+++ TEXTAUSZUG +++
Pressestatement von Ulrich Schneider, anlässlich der Vorstellung des gemeinsamen Appells an die Bundesregierung „#SpendenStattVernichten – Lagerware für den guten Zweck“ am 24. Februar 2021.

Es gilt das gesprochene Wort.

Wenn unser Steuerrecht dafür sorgt, dass ich einen wirtschaftlichen Nachteil erleide, nur weil ich Dinge Bedürftigen zukommen lasse, anstatt sie zu vernichten, dann kann etwas nicht stimmen mit diesem Steuerrecht. Das müsste uns bereits der gesunde Menschenverstand sagen. Es mutet erst einmal an wie ein Schildbürgerstreich. Wenn dieser Streich jedoch dazu führt, dass Millionenwerte an Kleidung geschreddert werden, während Millionen von Menschen – auch hier in Deutschland – leider – Kleiderspenden dringend brauchen könnten, ist das weder unter ökologischen noch unter sozialpolitischen Gesichtspunkten irgendwie spaßig, sondern mutet fast schon dekadent an.

Als Wohlfahrtsverband unterstützen wir die Initiative der Grünen ausdrücklich, das Umsatzsteuerrecht so zu ändern, dass es für den Handel möglich wird, auch Textilien zu spenden, ohne dafür bestraft zu werden oder draufzuzahlen. Wir tun dies, auch wenn es sozialpolitisch eine Gratwanderung darstellt. Denn niemand sollte in diesem Sozialstaat auf Kleiderspenden angewiesen sein. Kleiderspenden sollten ein Add-on sein, eine nette Geste, mehr aber auch nicht.

Tatsächlich ist es in Deutschland jedoch mittlerweile so, dass rund 6 Millionen Menschen in Hartz IV, 1 Million Menschen in Altersgrundsicherung oder fast 400.000 Asylbewerber*innen auf solche Spenden dringend angewiesen sind. Die zwei Millionen Hilfebedürftigen, die bereits zu den Besuchern der Lebensmitteltafeln zählen, geben dafür ein beredtes Beispiel. Wer sich bei Minustemperaturen draußen für etwas Gemüse anstellt, als alter Mensch oder als Alleinerziehende mit Kindern, tut dies nicht aus Gründen der Geselligkeit, sondern weil er auf Hilfen dieser Art bitter angewiesen ist.

Die letzte Erhöhung der Regelsätze in Hartz IV und in der Altersgrundsicherung hat überhaupt nichts daran geändert, dass diese Regelsätze Armutsätze sind. Mit 446 Euro hat man als Single kaum eine Chance über den Monat zu kommen. Auch wie man beispielsweise ein Vorschulkind mit 283 Euro über den Monat bekommen soll, erschließt sich überhaupt nicht. Diese Regelsätze sind regierungsseitig bewusst kleingerechnet und decken das Existenzminimum schon lange nicht mehr ab.
+++
- _ZUM TEXTVERSTÄNDNIS_
A) Beantworte anhand des Pressestatements diese drei Fragen:
(i) An welchem Datum wurde der gemeinsame Appell vorgestellt?
(ii) Wessen Initiative zur Änderung des Umsatzsteuerrechts unterstützt der Wohlfahrtsverband ausdrücklich?
(iii) Mit wie viel Euro muss ein Single laut dem Pressestatement im Monat auskommen?
B) Setze das Pressestatement zum Spendenappell nach seinem letzten Satz fort.
Für das Folgende spielen die Daten keine Rolle.
+++ ANGEZEIGTE DATEN +++
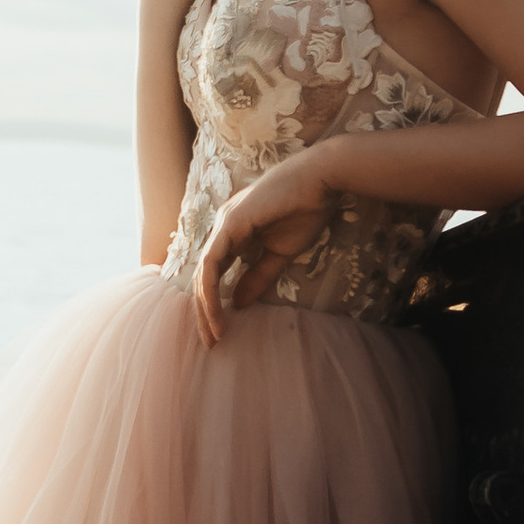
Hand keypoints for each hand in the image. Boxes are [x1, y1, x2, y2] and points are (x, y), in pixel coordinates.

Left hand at [192, 153, 331, 344]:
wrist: (320, 181)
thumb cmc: (304, 210)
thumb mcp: (279, 253)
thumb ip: (257, 276)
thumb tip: (238, 303)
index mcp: (233, 233)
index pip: (215, 274)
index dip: (214, 304)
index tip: (221, 332)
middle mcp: (223, 228)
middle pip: (204, 277)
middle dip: (204, 312)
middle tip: (211, 342)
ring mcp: (223, 223)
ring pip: (204, 273)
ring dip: (206, 306)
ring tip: (214, 333)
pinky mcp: (230, 223)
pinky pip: (212, 263)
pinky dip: (212, 289)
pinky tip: (218, 310)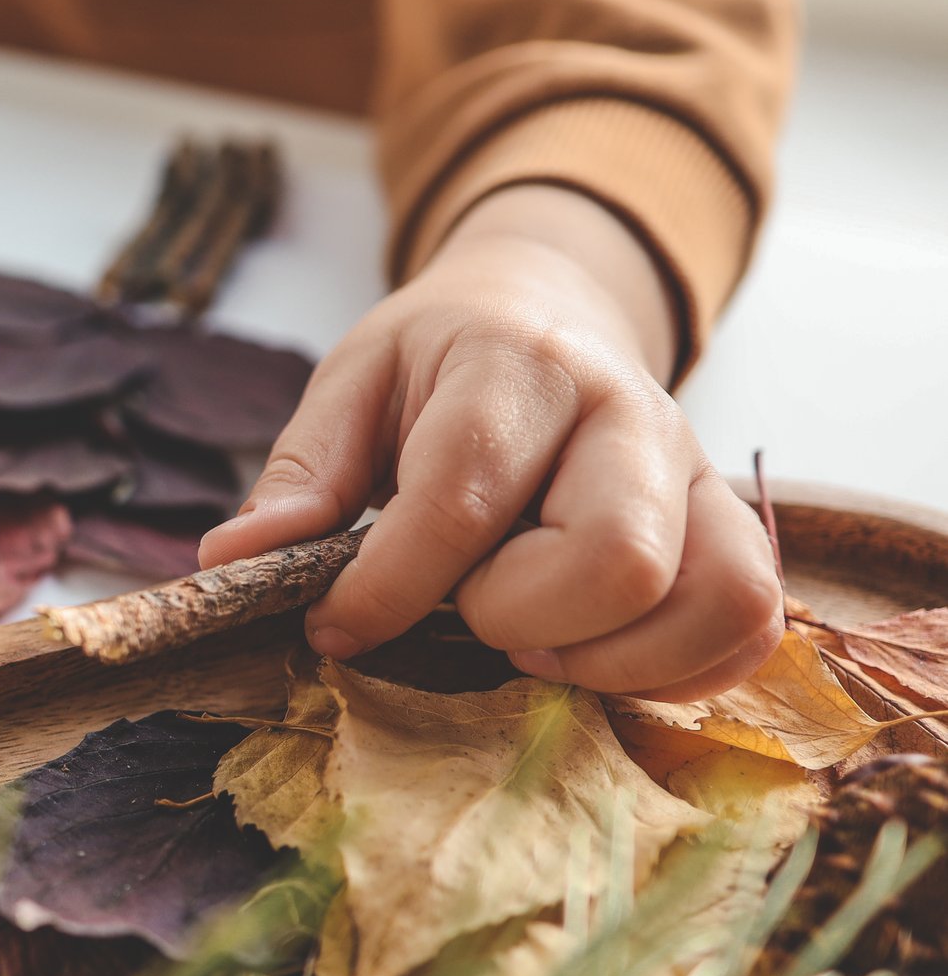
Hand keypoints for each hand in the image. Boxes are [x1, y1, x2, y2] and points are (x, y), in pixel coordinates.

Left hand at [199, 183, 782, 699]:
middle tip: (465, 614)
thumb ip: (299, 476)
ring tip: (532, 640)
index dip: (391, 586)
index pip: (463, 494)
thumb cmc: (438, 360)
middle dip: (518, 619)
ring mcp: (698, 471)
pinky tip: (595, 654)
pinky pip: (748, 624)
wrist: (546, 306)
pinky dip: (676, 669)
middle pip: (615, 557)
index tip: (333, 627)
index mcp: (515, 365)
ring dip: (607, 657)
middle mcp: (629, 414)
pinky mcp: (733, 525)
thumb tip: (227, 561)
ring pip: (710, 597)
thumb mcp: (350, 384)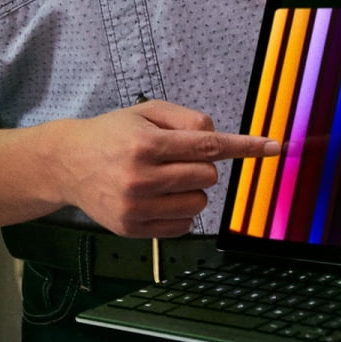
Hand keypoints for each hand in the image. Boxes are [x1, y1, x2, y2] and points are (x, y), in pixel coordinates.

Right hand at [55, 100, 277, 237]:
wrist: (66, 163)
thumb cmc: (112, 134)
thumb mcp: (145, 113)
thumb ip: (185, 119)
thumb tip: (219, 138)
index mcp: (146, 144)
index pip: (208, 146)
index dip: (245, 147)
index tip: (273, 147)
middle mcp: (140, 177)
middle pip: (207, 176)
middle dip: (199, 165)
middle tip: (172, 158)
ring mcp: (136, 206)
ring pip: (199, 204)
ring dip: (191, 190)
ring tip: (163, 179)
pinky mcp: (132, 228)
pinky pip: (183, 225)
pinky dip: (180, 211)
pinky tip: (157, 198)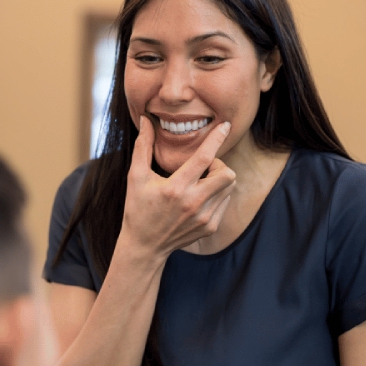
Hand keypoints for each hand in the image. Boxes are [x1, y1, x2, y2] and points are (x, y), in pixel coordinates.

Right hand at [121, 117, 235, 256]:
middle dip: (219, 164)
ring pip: (229, 187)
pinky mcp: (210, 227)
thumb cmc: (138, 208)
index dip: (216, 139)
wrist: (145, 245)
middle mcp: (193, 204)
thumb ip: (143, 147)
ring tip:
+++
- _LÖSUNGEN_
A)
(i) Am 24. Februar 2021.
(ii) Die Initiative der Grünen.
(iii) Mit 446 Euro.

B)
Für die gesamte Kleidung und das gesamte Schuhwerk eines sich im Wachstum befindlichen Schulkindes billigt der Gesetzgeber gerade einmal 37 Euro im Monat zu, 444 Euro im Jahr: von der Unterwäsche über die Sportkleidung und den Anorak bis hin zum Wintermantel, von den Gummistiefeln über die Sandalen bis hin zu Sportschuhen und Winterstiefeln. Das ist klar unter Bedarf. Das kann nicht funktionieren, zumal alle anderen Positionen im Regelsatz von der Ernährung bis zu Hygieneartikeln genauso unter Bedarf kleingerechnet sind. Hartz IV und Altersgrundsicherung heißen Armut.

Wir wissen, dass die unserem Sozialstaat, der kein Almosenstaat ist, angemessene Lösung nur in einer armutsverhindernden Ausgestaltung der Grundsicherung liegen kann. Deshalb fordern mittlerweile über 40 Gewerkschaften und bundesweite Organisationen – ähnlich wie auch Linke und Grüne im Bundestag – eine Anhebung der Regelsätze auf mindestens 600 Euro.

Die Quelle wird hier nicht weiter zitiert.